** Try it **
Change "View" to "PartialView" in the items from the first line through the line holding "[AcceptVerbs(HttpVerbs.Post)]", both included, and give those lines back with nothing else altered.
Start of Data for review
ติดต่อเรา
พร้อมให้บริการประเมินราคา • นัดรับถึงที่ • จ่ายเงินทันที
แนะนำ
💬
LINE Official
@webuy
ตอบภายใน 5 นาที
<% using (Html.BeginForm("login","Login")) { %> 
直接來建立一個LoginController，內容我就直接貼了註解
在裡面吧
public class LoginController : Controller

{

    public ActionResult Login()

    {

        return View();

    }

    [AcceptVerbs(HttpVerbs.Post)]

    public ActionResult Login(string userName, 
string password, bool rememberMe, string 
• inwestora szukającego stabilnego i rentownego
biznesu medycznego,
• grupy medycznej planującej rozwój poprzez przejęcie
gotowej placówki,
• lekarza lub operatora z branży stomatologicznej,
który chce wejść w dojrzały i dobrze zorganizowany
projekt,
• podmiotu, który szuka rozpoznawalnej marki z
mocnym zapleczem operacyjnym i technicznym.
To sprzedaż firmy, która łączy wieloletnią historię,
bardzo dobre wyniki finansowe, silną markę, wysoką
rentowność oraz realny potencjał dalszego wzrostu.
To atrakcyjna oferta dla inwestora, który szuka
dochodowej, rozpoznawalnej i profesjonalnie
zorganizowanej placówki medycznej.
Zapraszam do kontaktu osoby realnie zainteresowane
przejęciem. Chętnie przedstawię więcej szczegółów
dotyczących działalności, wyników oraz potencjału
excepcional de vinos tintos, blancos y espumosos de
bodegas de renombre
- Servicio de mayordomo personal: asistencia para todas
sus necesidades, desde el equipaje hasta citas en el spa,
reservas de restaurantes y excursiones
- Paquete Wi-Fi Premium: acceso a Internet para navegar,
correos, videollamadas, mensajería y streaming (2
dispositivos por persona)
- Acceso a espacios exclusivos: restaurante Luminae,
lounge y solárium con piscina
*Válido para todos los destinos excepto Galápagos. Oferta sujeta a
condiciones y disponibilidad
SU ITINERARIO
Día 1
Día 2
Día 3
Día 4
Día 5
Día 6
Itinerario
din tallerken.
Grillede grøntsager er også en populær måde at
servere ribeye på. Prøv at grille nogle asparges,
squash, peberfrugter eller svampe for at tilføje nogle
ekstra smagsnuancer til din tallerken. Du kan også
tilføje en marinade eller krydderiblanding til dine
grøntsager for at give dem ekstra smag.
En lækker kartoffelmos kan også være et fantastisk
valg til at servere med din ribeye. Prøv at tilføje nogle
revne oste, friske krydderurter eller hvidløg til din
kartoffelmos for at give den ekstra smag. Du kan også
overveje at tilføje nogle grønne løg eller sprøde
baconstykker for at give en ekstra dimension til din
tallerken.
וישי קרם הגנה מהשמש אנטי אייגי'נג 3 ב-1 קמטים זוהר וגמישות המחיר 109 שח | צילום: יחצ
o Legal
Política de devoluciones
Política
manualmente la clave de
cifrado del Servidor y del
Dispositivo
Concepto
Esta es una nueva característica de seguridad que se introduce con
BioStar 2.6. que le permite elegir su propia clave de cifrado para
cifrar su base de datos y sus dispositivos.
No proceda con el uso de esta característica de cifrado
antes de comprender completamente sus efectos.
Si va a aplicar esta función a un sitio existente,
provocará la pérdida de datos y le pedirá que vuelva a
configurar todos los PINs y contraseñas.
End of Data for review
** Answer space **
ติดต่อเรา
พร้อมให้บริการประเมินราคา • นัดรับถึงที่ • จ่ายเงินทันที
แนะนำ
💬
LINE Official
@webuy
ตอบภายใน 5 นาที
<% using (Html.BeginForm("login","Login")) { %> 
直接來建立一個LoginController，內容我就直接貼了註解
在裡面吧
public class LoginController : Controller

{

    public ActionResult Login()

    {

        return PartialView();

    }

    [AcceptVerbs(HttpVerbs.Post)]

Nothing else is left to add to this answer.